Boston explosions miss locals
Runners, spectators with ties to Forest Grove, Cornelius unscathed by marathon bombings
Monday started out in fine fashion for Boston Marathon participants hailing from western Washington County: skies were clear, the temperature was perfect and the crowds were ebullient.
"It was an amazing experience there were people cheering the whole way," said Elena Parker of Forest Grove, who competed in the women's 55-59 age group. "It gave me goose bumps."
Then, disaster struck.
Soon after Parker completed the race in 4:01 (four hours, one minute), just before noon West Coast time, a pair of explosions rocked downtown Boston and created chaos at the packed finish line on Boylston Street.
With thousands of runners still on the course, emergency responders closed the area near the finish chute. Of the 23,326 runners who started the 117th Boston Marathon, 17,584 including Parker and at least three others with ties to Forest Grove and Cornelius completed the marathon before officials brought the world-famous footrace to an abrupt halt.

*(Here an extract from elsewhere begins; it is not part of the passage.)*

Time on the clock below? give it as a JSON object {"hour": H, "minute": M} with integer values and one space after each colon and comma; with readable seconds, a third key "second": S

At least three people were killed and more than 100 injured in what is believed to have been an intentional bombing. An investigation by the FBI and other agencies is ongoing.

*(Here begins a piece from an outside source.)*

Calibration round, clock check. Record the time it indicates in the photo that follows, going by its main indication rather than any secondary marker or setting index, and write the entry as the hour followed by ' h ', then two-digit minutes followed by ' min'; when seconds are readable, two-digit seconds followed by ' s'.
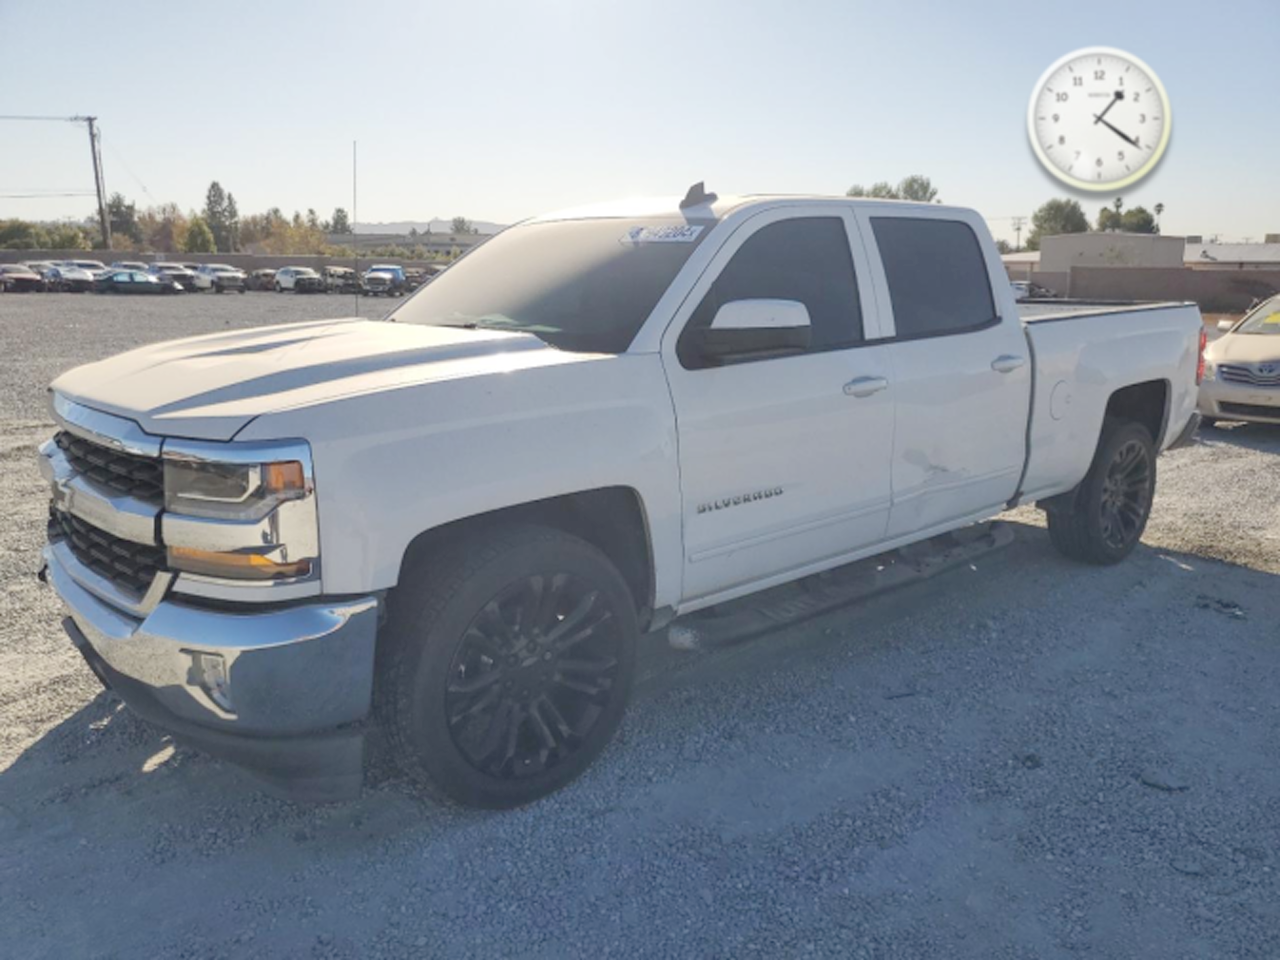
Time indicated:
1 h 21 min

Parker, 55, had traveled to Boston with her son, Grayson Penfield, 21, who finished the race ahead of her as part of the men's 18-39 age group. Parker completed the marathon around 2:30 p.m. Boston time, about 20 minutes before the first explosion rocked Copley Square.
She was two blocks away when she heard the first blast.
"I was standing in line to get my clothing bag off my bus and I heard this big bang," Parker said. "Then there was another explosion, and I saw the smoke. I knew right away something bad had happened."
Former Forest Grove Community School AmeriCorps member Kate Phillips, who now lives in Indiana, clocked a 3:06 in the women's 18-39 age division. Cornelius resident James Deorup, 64, finished the race in 3:56.
After running 26.2 miles, Parker said she was "in a daze" but aware that police cars and fire engines were speeding toward the marathon finish.
"I've never seen so many ambulances in my life," she said. "Sirens were going off non-stop. There were helicopters overhead."
She looked around for her son, who had come in 38 minutes prior, but couldn't find him. And amid the chaos, she couldn't reach a designated meetup area for family members. "Then, an amazing thing happened," she said: Grayson came walking toward her out of the crowd. "It was a miracle."
Jenna Jacobson, daughter of Forest Grove High School track coach Sue Fleskes, had a close call as a spectator in the grandstands near the finish line.
Jacobson, a former Aloha resident now living in Massachussetts, was rooting for her longtime best friend Jonna Leighton of Eugene.
"Jenna was standing there with Jonna's husband when the first explosion happened," said Fleskes, who was babysitting her two-year-old grandchild during the race and hadn't been watching television coverage.
"I'd gotten a text from Jonna that said, 'We're safe and we're out of the area,'" Fleskes recalled. "I thought it was a strange message."
Then Adrian Shipley, a former FGHS long-distance runner and Fleskes' assistant coach, called and asked if her family was OK.
"I realized then what had happened," Fleskes said. "It's so sad. It's so awful. Jenna said, 'Mom, that bomb was right there right there."
Laura Lewis, a social studies teacher at Forest Grove High, had qualified for the 2013 Boston Marathon but didn't have time to make the trip east.
On Tuesday, she was recovering emotionally from what might have been.
"I was shocked to read the first headlines regarding the attack," said Lewis, who is "committed, now more than ever, to qualify again and run Boston in 2014 or 2015."
Phone lines down
Once they were reunited, Parker and Penfield walked out of the jammed city back over the Massachusetts Bridge to their Cambridge hotel, still unaware of the severity of the incident. Safely back in their room, they saw multiple text messages and voicemails from worried family members back home but were unable to return calls until nearly 5:30 East Coast time.
"All the phone lines were down," said Parker. "It was pretty surreal."
Penfield and Parker were due to fly back to Portland Tuesday evening. Asked whether he would take away some good feelings from Boston despite it all, Penfield was clear.
"I know I will," said the University of Portland junior, who ran a 3:23 in the marathon. "I separate the two events in my mind."